**REQUIRED WORK**:
Set down, word for word, the portion of the prayer journal below that starts at "Thursday, November 13, 2008" and ends at "feeling that way.".

**READING PASSAGE**:
##########

Thursday, November 13, 2008

Unsettled

My time with God this morning seemed so fruitless. I felt so restless and disturbed. I asked God for a picture of why I was feeling that way.

God brought me back to a time of prayer awhile back, where he had shown me a picture about where I was at in my soul about this "un-farm" situation.

The picture had been a seascape - dark sky, dark deep water, a row boat. I am not anywhere in the picture. Jesus is, but I'm not sure where. It was like He was asking me to fill it in - where did I want to be in the picture? I looked at it. Well, obviously I didn't want to be IN the water...but the row boat didn't look all that inviting either - safe, but not inviting. On the water! That's where I wanna be!

Further on in my prayers He gave me the picture again. This time, it was filled in. Sure enough, I was in the water. But I noticed something. I wasn't crashing around, flailing or panicking. I still had the sense that Jesus was there. Not only that, the water wasn't nearly as deep as I had first thought. It was still dark but it wasn't rough. My footing was sure. In fact, the water was not quite chest-deep. I was ok. I was at complete peace with being in the water.

Today that picture changed. Today, while I was in the water, my face did not register peace, but worry. I repented of it and asked God to fill me again with peace.

It is not coming naturally for me to believe that He has done so, so I will simply believe that he has and continue to lay my unrest at His feet a hundred times today if I have to! No amount of worrying is going to change my circumstances.

When I manage to look at the big picture through peace-colored glasses, I am excited for what God is doing, and will do! There are pieces missing cuz it's a puzzle picture and upon completion, I will be in Glory.

But sometimes, Like today, I wish God would give me a glimpse of what some of those missing pieces are.

...then again, maybe not! Careful what you wish for? Ok. I'll stick with the picture of peace in the water, but don't think I've forgotten where I want to be in that picture.

I'm waiting for that part of the picture to change.

Tuesday, November 11, 2008

The Fine Line Of Struggle

Yesterday I was trying to express that I'd rather be in a storm with knowing the power of God, the love of Jesus and the whisper of the Holy Spirit, than have smooth sailing, knowing only that - smooth sailing!

David says it so much better in Psalm 60:3&4

You have shown your people desperate times; you have given us wine that makes us stagger. But for those who fear you, you have raised a banner to be unfurled against the bow.

##########

**Stored data entries**:

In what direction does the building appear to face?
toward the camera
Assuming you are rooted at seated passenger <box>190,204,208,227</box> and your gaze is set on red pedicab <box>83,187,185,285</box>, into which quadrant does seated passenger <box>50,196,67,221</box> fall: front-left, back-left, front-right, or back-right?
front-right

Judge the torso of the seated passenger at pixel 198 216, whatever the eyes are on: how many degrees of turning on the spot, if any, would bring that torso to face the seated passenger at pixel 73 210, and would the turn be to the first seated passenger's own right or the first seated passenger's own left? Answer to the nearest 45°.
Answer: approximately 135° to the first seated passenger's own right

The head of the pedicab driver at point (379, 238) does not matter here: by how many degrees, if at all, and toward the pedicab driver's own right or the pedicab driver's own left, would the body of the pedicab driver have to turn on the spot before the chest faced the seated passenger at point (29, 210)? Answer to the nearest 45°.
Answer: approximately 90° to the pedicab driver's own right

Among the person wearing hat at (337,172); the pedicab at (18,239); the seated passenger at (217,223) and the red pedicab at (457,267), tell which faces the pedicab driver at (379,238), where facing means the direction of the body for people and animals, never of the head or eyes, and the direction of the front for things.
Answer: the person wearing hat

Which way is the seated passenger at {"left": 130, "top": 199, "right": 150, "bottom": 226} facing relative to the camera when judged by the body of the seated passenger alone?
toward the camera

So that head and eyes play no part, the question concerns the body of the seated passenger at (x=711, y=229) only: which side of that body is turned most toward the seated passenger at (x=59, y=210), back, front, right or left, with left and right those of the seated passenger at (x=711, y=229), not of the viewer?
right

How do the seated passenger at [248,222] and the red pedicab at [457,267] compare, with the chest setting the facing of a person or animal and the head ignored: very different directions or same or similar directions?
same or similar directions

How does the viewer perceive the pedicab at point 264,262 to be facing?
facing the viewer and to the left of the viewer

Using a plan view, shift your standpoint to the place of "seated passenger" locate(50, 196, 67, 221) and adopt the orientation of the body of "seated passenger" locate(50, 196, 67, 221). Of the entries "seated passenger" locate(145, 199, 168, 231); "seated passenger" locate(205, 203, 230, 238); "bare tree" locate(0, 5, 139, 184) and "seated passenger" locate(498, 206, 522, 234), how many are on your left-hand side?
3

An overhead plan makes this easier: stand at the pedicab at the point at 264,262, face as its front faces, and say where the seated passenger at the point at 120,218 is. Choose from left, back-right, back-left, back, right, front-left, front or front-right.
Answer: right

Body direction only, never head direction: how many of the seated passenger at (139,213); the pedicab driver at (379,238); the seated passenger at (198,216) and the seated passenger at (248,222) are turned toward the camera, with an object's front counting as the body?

##########

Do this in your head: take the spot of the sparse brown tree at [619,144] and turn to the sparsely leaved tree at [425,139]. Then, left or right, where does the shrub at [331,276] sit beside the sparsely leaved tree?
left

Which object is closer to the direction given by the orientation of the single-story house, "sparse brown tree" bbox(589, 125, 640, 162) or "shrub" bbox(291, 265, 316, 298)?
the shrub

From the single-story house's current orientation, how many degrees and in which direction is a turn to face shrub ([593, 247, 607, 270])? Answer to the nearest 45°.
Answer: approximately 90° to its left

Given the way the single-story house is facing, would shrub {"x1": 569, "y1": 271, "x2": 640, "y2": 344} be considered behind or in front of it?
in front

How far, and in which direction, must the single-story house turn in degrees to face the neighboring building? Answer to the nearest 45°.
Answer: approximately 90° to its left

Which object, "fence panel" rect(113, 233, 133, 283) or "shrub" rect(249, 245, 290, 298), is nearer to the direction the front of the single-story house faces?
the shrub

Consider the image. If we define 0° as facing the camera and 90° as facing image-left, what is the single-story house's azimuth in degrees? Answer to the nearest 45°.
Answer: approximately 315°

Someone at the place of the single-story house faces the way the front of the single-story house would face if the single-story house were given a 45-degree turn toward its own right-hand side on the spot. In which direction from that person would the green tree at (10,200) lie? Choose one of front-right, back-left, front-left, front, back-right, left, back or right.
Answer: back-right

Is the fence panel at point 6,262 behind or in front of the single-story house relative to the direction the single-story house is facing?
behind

##########

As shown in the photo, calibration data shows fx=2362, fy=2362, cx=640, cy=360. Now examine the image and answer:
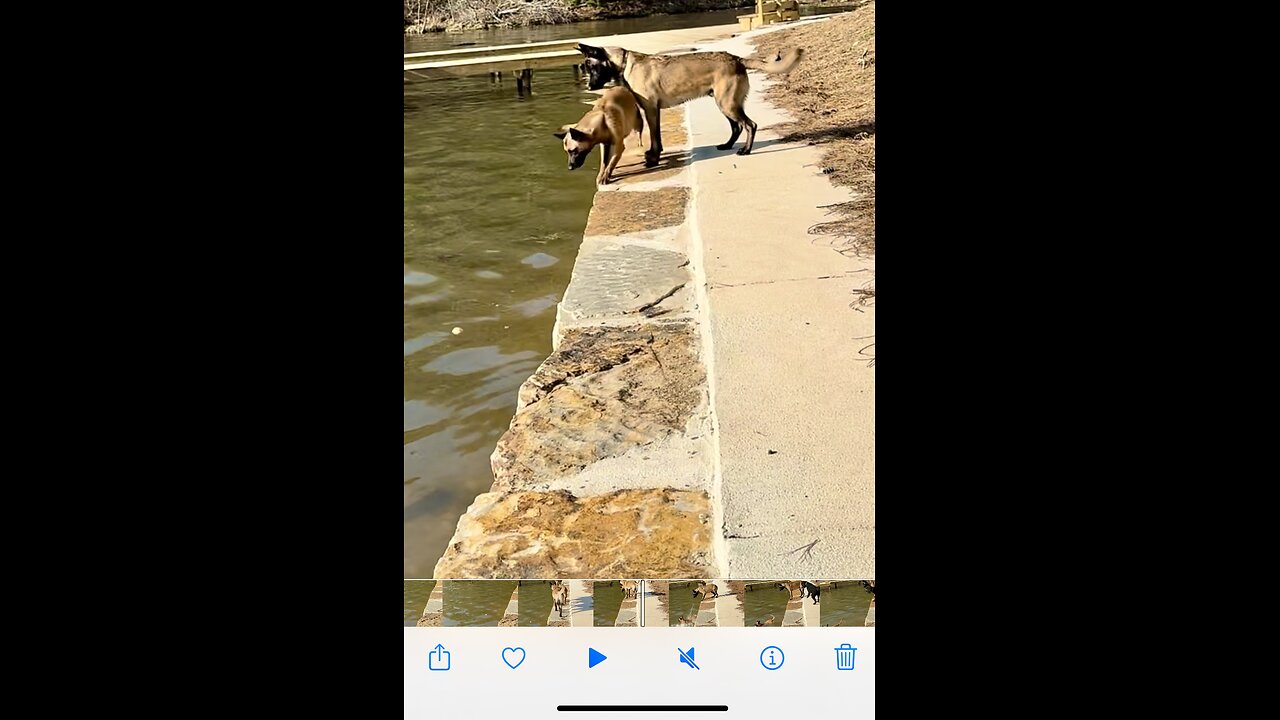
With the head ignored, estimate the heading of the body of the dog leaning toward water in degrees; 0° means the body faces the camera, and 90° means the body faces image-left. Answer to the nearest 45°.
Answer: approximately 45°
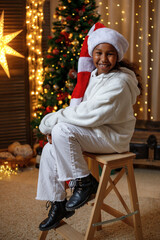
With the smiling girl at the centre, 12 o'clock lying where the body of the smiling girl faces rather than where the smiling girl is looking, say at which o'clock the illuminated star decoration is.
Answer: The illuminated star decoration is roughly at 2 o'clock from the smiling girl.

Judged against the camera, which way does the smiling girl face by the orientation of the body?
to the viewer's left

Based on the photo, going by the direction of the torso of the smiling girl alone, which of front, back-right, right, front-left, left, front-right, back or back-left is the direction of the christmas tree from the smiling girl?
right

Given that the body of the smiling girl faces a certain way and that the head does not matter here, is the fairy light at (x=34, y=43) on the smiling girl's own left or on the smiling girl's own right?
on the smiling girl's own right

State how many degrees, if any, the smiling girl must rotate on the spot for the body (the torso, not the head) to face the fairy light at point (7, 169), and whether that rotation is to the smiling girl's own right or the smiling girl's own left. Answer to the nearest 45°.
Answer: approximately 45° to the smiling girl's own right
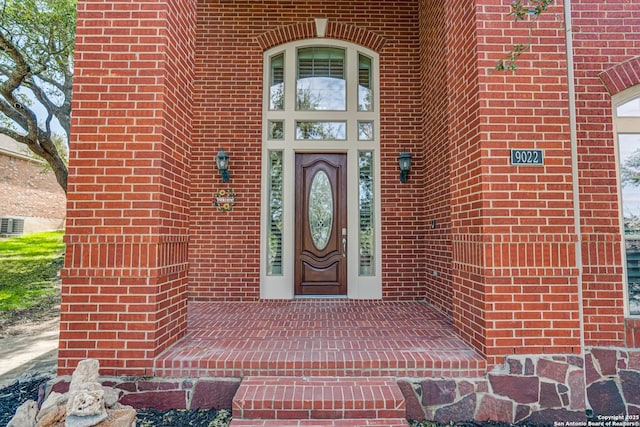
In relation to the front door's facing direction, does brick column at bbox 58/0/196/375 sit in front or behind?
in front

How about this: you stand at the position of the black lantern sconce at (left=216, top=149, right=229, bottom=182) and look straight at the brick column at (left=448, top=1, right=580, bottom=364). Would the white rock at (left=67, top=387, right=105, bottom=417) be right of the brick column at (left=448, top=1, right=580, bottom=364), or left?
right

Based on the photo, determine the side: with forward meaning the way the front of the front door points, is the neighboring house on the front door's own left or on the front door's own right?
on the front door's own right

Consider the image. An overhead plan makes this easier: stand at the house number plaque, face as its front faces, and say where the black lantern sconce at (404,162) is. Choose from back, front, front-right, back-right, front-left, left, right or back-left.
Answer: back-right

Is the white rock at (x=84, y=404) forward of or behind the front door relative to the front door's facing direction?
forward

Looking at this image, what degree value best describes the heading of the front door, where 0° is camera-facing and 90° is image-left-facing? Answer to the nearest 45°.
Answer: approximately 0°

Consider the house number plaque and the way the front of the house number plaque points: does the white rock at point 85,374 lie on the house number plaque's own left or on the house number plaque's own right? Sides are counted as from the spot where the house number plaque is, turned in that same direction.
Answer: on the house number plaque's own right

##########

**ANSWER FOR THE TASK**:
Thursday, November 13, 2008

Unsettled

My time with God this morning seemed so fruitless. I felt so restless and disturbed. I asked God for a picture of why I was feeling that way.